Stored items from a collection

******

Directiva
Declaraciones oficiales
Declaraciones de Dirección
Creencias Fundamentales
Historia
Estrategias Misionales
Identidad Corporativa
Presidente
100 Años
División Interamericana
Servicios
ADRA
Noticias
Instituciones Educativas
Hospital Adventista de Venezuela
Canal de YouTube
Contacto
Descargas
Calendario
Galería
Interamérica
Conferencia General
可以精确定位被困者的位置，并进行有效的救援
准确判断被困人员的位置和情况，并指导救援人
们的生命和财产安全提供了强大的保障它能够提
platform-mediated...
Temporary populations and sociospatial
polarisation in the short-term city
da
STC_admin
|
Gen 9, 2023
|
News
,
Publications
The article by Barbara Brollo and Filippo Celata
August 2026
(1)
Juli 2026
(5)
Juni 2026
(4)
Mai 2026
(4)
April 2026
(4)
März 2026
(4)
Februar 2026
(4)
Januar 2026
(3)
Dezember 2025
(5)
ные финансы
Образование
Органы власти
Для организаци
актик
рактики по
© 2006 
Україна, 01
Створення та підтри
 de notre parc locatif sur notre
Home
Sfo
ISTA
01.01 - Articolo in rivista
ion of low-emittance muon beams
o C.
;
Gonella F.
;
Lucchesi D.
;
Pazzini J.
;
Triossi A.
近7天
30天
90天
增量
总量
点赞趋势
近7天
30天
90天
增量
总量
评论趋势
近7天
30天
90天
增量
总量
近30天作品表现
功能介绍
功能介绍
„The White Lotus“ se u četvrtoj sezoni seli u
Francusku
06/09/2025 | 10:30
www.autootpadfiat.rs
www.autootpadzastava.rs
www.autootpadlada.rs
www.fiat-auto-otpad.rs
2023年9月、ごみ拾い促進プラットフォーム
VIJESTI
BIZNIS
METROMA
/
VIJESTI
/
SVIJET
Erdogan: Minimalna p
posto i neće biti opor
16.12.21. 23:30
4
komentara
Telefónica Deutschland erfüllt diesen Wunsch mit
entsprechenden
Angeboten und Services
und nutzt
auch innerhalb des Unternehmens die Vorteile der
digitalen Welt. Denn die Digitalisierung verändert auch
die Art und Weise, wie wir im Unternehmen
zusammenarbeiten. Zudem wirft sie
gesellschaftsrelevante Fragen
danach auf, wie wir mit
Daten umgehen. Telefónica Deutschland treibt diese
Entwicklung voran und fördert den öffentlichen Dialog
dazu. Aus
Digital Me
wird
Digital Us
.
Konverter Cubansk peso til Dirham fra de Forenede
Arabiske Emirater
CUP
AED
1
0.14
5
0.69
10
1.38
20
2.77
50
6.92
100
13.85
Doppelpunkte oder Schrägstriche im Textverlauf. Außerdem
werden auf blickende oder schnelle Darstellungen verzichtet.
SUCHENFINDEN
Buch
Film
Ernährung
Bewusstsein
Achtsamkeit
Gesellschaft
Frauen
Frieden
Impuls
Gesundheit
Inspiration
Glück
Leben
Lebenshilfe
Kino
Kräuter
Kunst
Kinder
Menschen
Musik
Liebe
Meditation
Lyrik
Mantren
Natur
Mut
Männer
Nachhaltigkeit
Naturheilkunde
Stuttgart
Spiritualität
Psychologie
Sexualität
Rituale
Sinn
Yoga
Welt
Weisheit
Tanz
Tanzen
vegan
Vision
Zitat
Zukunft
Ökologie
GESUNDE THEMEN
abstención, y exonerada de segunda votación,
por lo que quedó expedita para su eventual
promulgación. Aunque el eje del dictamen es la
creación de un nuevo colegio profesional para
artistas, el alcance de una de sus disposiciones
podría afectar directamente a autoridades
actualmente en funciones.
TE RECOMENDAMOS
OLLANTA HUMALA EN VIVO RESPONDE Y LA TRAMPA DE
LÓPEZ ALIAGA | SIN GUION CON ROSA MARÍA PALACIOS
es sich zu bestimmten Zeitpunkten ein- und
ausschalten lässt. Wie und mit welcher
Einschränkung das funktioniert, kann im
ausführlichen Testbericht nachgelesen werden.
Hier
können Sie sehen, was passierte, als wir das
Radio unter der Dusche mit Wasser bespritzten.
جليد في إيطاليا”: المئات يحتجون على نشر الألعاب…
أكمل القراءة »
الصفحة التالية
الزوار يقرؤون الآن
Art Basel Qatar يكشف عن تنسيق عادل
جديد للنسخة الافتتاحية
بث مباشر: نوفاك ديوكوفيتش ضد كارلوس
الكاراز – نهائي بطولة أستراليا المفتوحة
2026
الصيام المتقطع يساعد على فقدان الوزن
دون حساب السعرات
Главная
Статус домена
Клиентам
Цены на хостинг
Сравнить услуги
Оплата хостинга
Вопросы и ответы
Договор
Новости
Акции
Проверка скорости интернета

******

(Task details) Across all of the records above, rename "Calendario" to "Agenda" and leave every other line unchanged.

(Answer to this problem)
Directiva
Declaraciones oficiales
Declaraciones de Dirección
Creencias Fundamentales
Historia
Estrategias Misionales
Identidad Corporativa
Presidente
100 Años
División Interamericana
Servicios
ADRA
Noticias
Instituciones Educativas
Hospital Adventista de Venezuela
Canal de YouTube
Contacto
Descargas
Agenda
Galería
Interamérica
Conferencia General
可以精确定位被困者的位置，并进行有效的救援
准确判断被困人员的位置和情况，并指导救援人
们的生命和财产安全提供了强大的保障它能够提
platform-mediated...
Temporary populations and sociospatial
polarisation in the short-term city
da
STC_admin
|
Gen 9, 2023
|
News
,
Publications
The article by Barbara Brollo and Filippo Celata
August 2026
(1)
Juli 2026
(5)
Juni 2026
(4)
Mai 2026
(4)
April 2026
(4)
März 2026
(4)
Februar 2026
(4)
Januar 2026
(3)
Dezember 2025
(5)
ные финансы
Образование
Органы власти
Для организаци
актик
рактики по
© 2006 
Україна, 01
Створення та підтри
 de notre parc locatif sur notre
Home
Sfo
ISTA
01.01 - Articolo in rivista
ion of low-emittance muon beams
o C.
;
Gonella F.
;
Lucchesi D.
;
Pazzini J.
;
Triossi A.
近7天
30天
90天
增量
总量
点赞趋势
近7天
30天
90天
增量
总量
评论趋势
近7天
30天
90天
增量
总量
近30天作品表现
功能介绍
功能介绍
„The White Lotus“ se u četvrtoj sezoni seli u
Francusku
06/09/2025 | 10:30
www.autootpadfiat.rs
www.autootpadzastava.rs
www.autootpadlada.rs
www.fiat-auto-otpad.rs
2023年9月、ごみ拾い促進プラットフォーム
VIJESTI
BIZNIS
METROMA
/
VIJESTI
/
SVIJET
Erdogan: Minimalna p
posto i neće biti opor
16.12.21. 23:30
4
komentara
Telefónica Deutschland erfüllt diesen Wunsch mit
entsprechenden
Angeboten und Services
und nutzt
auch innerhalb des Unternehmens die Vorteile der
digitalen Welt. Denn die Digitalisierung verändert auch
die Art und Weise, wie wir im Unternehmen
zusammenarbeiten. Zudem wirft sie
gesellschaftsrelevante Fragen
danach auf, wie wir mit
Daten umgehen. Telefónica Deutschland treibt diese
Entwicklung voran und fördert den öffentlichen Dialog
dazu. Aus
Digital Me
wird
Digital Us
.
Konverter Cubansk peso til Dirham fra de Forenede
Arabiske Emirater
CUP
AED
1
0.14
5
0.69
10
1.38
20
2.77
50
6.92
100
13.85
Doppelpunkte oder Schrägstriche im Textverlauf. Außerdem
werden auf blickende oder schnelle Darstellungen verzichtet.
SUCHENFINDEN
Buch
Film
Ernährung
Bewusstsein
Achtsamkeit
Gesellschaft
Frauen
Frieden
Impuls
Gesundheit
Inspiration
Glück
Leben
Lebenshilfe
Kino
Kräuter
Kunst
Kinder
Menschen
Musik
Liebe
Meditation
Lyrik
Mantren
Natur
Mut
Männer
Nachhaltigkeit
Naturheilkunde
Stuttgart
Spiritualität
Psychologie
Sexualität
Rituale
Sinn
Yoga
Welt
Weisheit
Tanz
Tanzen
vegan
Vision
Zitat
Zukunft
Ökologie
GESUNDE THEMEN
abstención, y exonerada de segunda votación,
por lo que quedó expedita para su eventual
promulgación. Aunque el eje del dictamen es la
creación de un nuevo colegio profesional para
artistas, el alcance de una de sus disposiciones
podría afectar directamente a autoridades
actualmente en funciones.
TE RECOMENDAMOS
OLLANTA HUMALA EN VIVO RESPONDE Y LA TRAMPA DE
LÓPEZ ALIAGA | SIN GUION CON ROSA MARÍA PALACIOS
es sich zu bestimmten Zeitpunkten ein- und
ausschalten lässt. Wie und mit welcher
Einschränkung das funktioniert, kann im
ausführlichen Testbericht nachgelesen werden.
Hier
können Sie sehen, was passierte, als wir das
Radio unter der Dusche mit Wasser bespritzten.
جليد في إيطاليا”: المئات يحتجون على نشر الألعاب…
أكمل القراءة »
الصفحة التالية
الزوار يقرؤون الآن
Art Basel Qatar يكشف عن تنسيق عادل
جديد للنسخة الافتتاحية
بث مباشر: نوفاك ديوكوفيتش ضد كارلوس
الكاراز – نهائي بطولة أستراليا المفتوحة
2026
الصيام المتقطع يساعد على فقدان الوزن
دون حساب السعرات
Главная
Статус домена
Клиентам
Цены на хостинг
Сравнить услуги
Оплата хостинга
Вопросы и ответы
Договор
Новости
Акции
Проверка скорости интернета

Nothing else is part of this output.